THE PODS looked very inviting, I had to admit.

Comfy cushions scattered across ample benches and chairs, all tucked beneath attractive awnings and quirky decor.

It was a novel twist on the usual pub garden and I could see why the grounds of The Kings Arms at Lockerley, just a ten minute drive north of Romsey, was proving so popular.

Alas, the spring chill drove us indoors, but we didn’t worry too much at that turn of events. After all, the dining room at the Kings Arms is an absolute delight.

A wonderful mixture of old-world charm and chic decor, the room is cosy without being too intimate, casual without being too laid back.

Certainly, with its local art work adorning the walls (many items for sale), the dining room has much to draw the attention, even before the menu is considered.

Chris Heather is head chef at the Kings Arms. Formerly of the famous Ivy restaurant in London’s “est End, Chris joined the venue last year and has made a name for himself already using locally produced fare wherever possible including such suppliers as Coopers Seafood, and Greenfields pork products, both based in Andover, and Newhouse Game from the New Forest.

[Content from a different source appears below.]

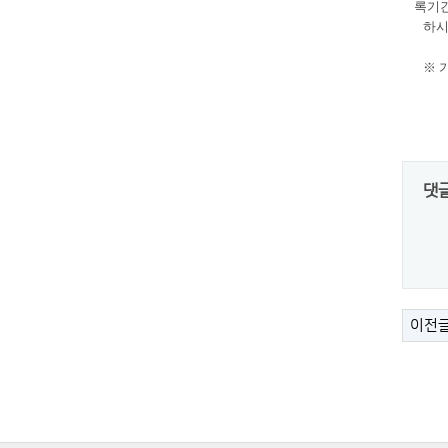
록기
하시
※ 
댓
이전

And certainly the menu was tempting.

We had dropped by on a Sunday so there was inevitably a choice of roasts, in this case lamb and beef.

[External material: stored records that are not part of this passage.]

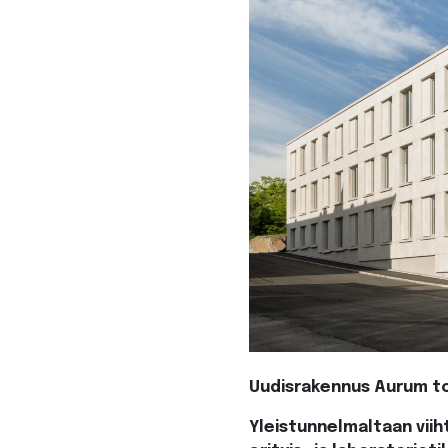
Uudisrakennus Aurum toi
Yleistunnelmaltaan viih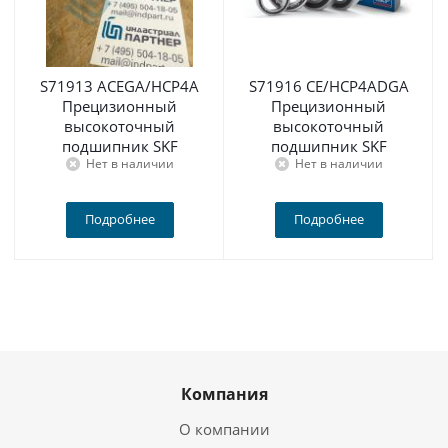
S71913 ACEGA/HCP4A
S71916 CE/HCP4ADGA
Прецизионный
Прецизионный
высокоточный
высокоточный
подшипник SKF
подшипник SKF
Нет в наличии
Нет в наличии
Подробнее
Подробнее
Компания
О компании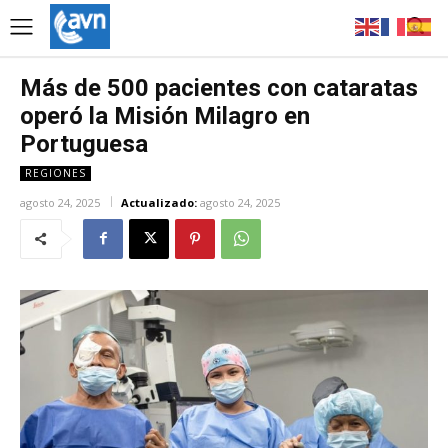
Más de 500 pacientes con cataratas
operó la Misión Milagro en
Portuguesa
REGIONES
agosto 24, 2025
Actualizado:
agosto 24, 2025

But our choice was made all the more difficult by some tempting suggestions.

For starters we were presented with roasted beetroot and goats cheese walnut salad, seared scallops with carrot and cumin puree, or wild mushrooms on toast, caramelised onion and fried duck egg. It was the latter that Mrs M chose while I went for the Cornish crab scotch egg, cucumber salsa and roasted garlic mayonnaise.

As with all these occasions, Mrs M is kind enough to, if not share, then at least allow me to sample from her plate so I can vouch for her comment that the mushrooms were a delight. My crab meat scotch egg was a revelation – I didn’t share.

The mains included pan fried fillet of cod, crab and chorizo hash, or slow roasted belly pork, braised pig cheek with butternut squash puree and crackling.

In fact Mrs M went for the chicken, mushroom and pancetta pie topped with garlic mash, and I the roast saddle of lamb with all the trimmings. Both meals were well represented and well proportioned – and I enjoy a hearty meal. Our roasted vegetables were superb.

The Kings Arms, we noted maintain a selection of staples that can also be chosen from: smoked haddock fishcake, sausage and mash, Hampshire ribeye steak and aubergine and ratatouille stack.

Next time.

For puds from a selection that included dark chocolate fondant, lemon tart and a selection of Lyburn’s Estate cheeses, Mrs M chose a Baileys Creme Brulee and I dipped into the pear and cinnamon tarte tatin. Brilliant.

At around £25-a-head each for the food we thought the meal marvellous value for such standards and such glorious surroundings.

As we left a few brave wellwrapped folks had decided to settle into the garden pods, some no doubt making use of the built-in heaters and even MP3 points to enjoy their own music.

We must, we agreed, make the return journey to the Kings Arms when the sun finally does shine.

Light bites are available at the Kings Arms including chicken liver parfait, soup of the moment and grilled Welsh rarebit and wild mushrooms, all priced around £5-6.

 The Kings Arms stages quiz nights and also provides the bar for the regular Lockerley Movies held at the village memorial hall.